- Consegna:
Riassumi in due frasi il brano su Gigi Riva.

- Brano:
....................
Quando il Rombo di Tuono squassava l’aria un brivido caldo fermava l’Italia che viveva il sogno irripetibile e magico del boom economico. E quando, poco dopo, visse l’incubo del terrorismo, il Paese continuò a fermarsi: perché quando un rombo ha le sembianze del mito, resti affascinato e rapito, a prescindere dal tempo, dalla storia e dalla squadra del cuore, e ti fermi, come quando ti raccontano le leggende degli eroi antichi.
Quel mito l’ho rivisto oggi, si chiama Gigi Riva e mi ha trasmesso le stesse emozioni di quando avevo otto anni, facevo la raccolta delle figurine Panini e alla radio ascoltavo “Tutto il calcio minuto per minuto” e restavo paralizzato anch’io nel sentire le sue gesta descritte da Enrico Ameri e da Sandro Ciotti.
....................
- Elenco dati:
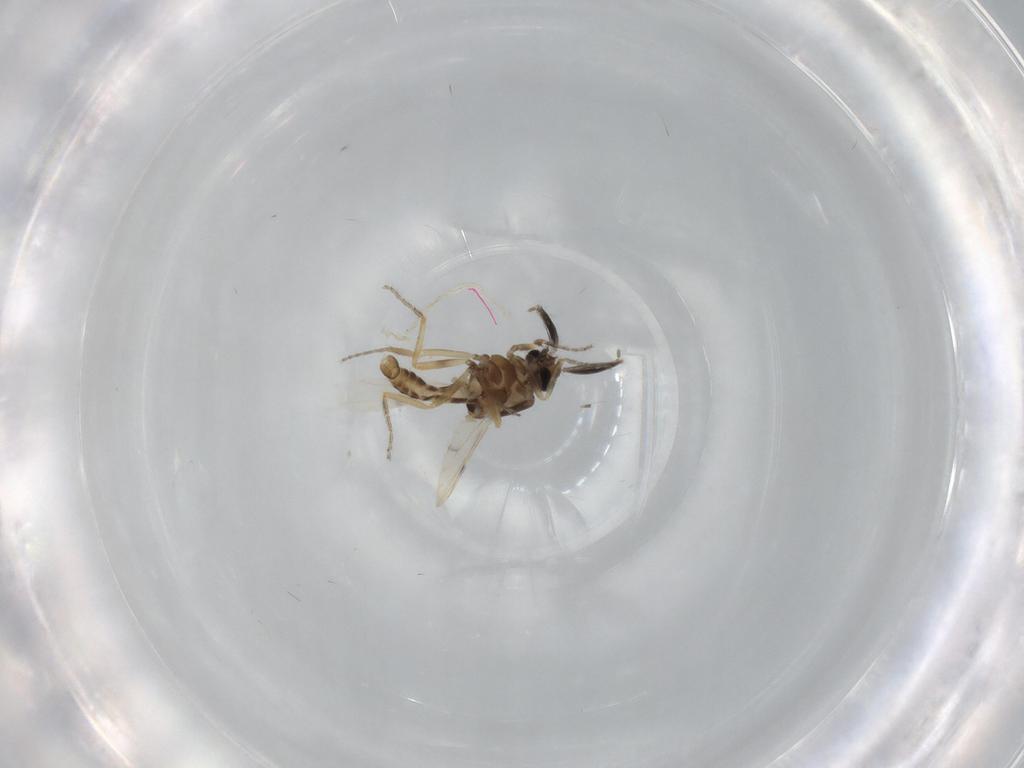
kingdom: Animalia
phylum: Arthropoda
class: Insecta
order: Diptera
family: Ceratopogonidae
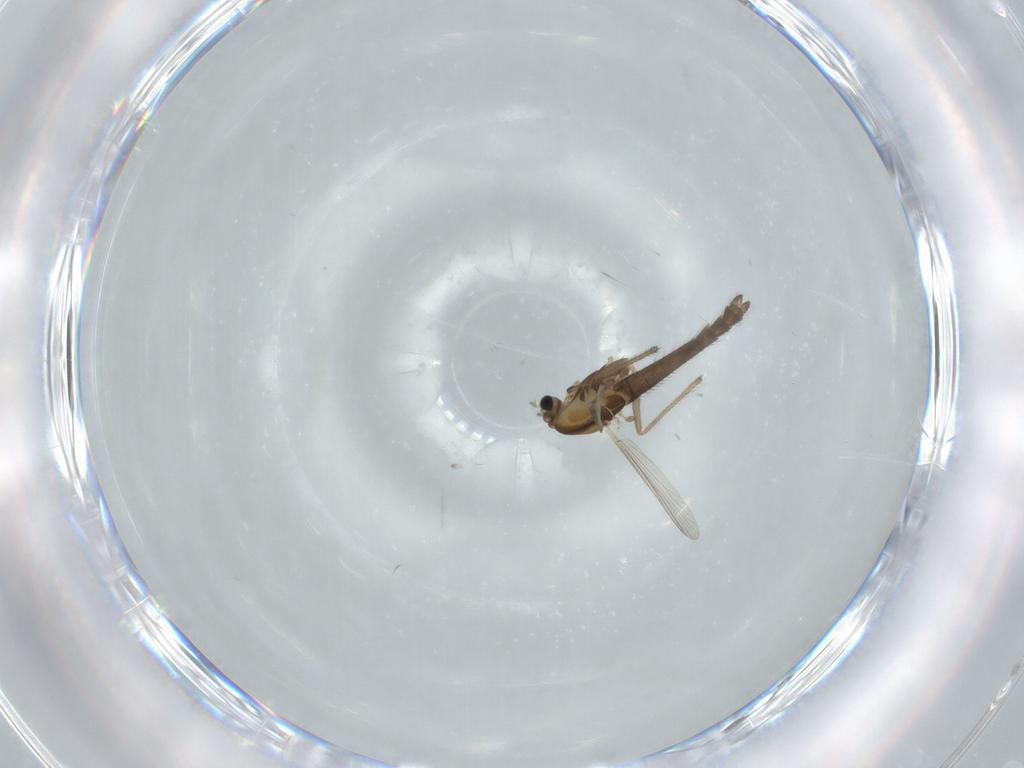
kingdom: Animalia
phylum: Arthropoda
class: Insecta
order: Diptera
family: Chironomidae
....................
- Soluzione:
Quando il Rombo di Tuono squassava l'aria, l'Italia si fermava, sia negli anni del boom economico sia in quelli del terrorismo, perché un rombo con le sembianze del mito affascina a prescindere dal tempo e dalla squadra del cuore. Chi scrive ha rivisto oggi quel mito, Gigi Riva, provando le stesse emozioni di quando, a otto anni, raccoglieva le figurine Panini e ascoltava alla radio le sue gesta descritte da Enrico Ameri e Sandro Ciotti.